What is Spousal Maintenance?

After your relationship ends, if one party cannot financially support themselves, the other party is required, under the Family Law Act, to help them meet daily living expenses. If a couple can not decide, the court can decide on their behalf. They will consider age, salary, capacity to work and parental responsibilities.

You will need to apply for spousal maintenance within 12 months from the finalisation of a divorce or within two years after the separation of a de facto relationship.

Summary

Establishing a clear understanding of your marital assets and the financial pool is essential when preparing your property settlement. The division of assets must be fair and equitable. A court will consider contributions to the relationship, current and past incomes, future needs of each party, health and age. Each case is assessed individually as the needs vary depending on the individual circumstances. It is not always a straightforward 50:50 split.

Once both parties have finalised the division of their assets, you should document the details into a formal agreement.
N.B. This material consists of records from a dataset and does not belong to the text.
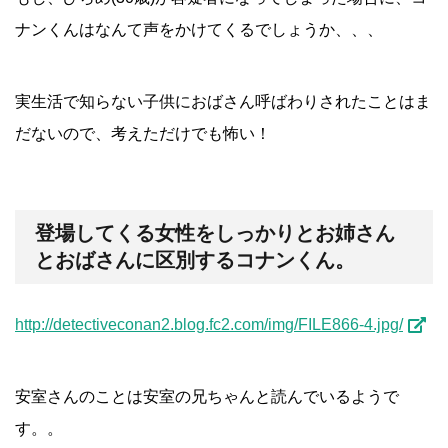
ナンくんはなんて声をかけてくるでしょうか、、、
実生活で知らない子供におばさん呼ばわりされたことはま
だないので、考えただけでも怖い！
登場してくる女性をしっかりとお姉さん
とおばさんに区別するコナンくん。
http://detectiveconan2.blog.fc2.com/img/FILE866-4.jpg/
安室さんのことは安室の兄ちゃんと読んでいるようで
す。。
The application for settlement in court must be made within 12 months or two years in a de facto relationship.

Prior to commencing court proceedings you should work together with a family lawyer to obtain legal advice and to understand exactly what are your entitlements.

FAQs

1. Are Assets Always Split 50:50 in a Divorce?
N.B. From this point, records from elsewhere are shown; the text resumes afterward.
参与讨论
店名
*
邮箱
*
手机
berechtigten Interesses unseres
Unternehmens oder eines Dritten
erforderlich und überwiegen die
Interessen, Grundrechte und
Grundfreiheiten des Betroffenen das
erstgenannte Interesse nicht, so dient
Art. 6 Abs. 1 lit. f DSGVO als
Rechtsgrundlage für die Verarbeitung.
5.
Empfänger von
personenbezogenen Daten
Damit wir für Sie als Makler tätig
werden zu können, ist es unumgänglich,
There are several factors to consider when dividing property after a relationship breaks down.

It is not always a 50:50 split, mainly if one party made more contributions to the relationship. The family law looks at contributions to the relationship; they can include financial, non financial, parental and indirect contributions. When splitting your assets, it is crucial to understand your entitlements working together with a family lawyer to obtain independent legal advice. They have a good understanding of the process and will help you negotiate the intricacies of the family law act.

2. What to Consider When Dividing Assets in a Divorce?

The division of assets must be fair and equitable. The court considers contributions to the relationship, current and past incomes, future needs of each party, health and age. Establishing a clear understanding of your marital assets and the financial pool is essential when preparing your property settlement. Financial matters are assessed individually as the needs vary depending on the circumstances.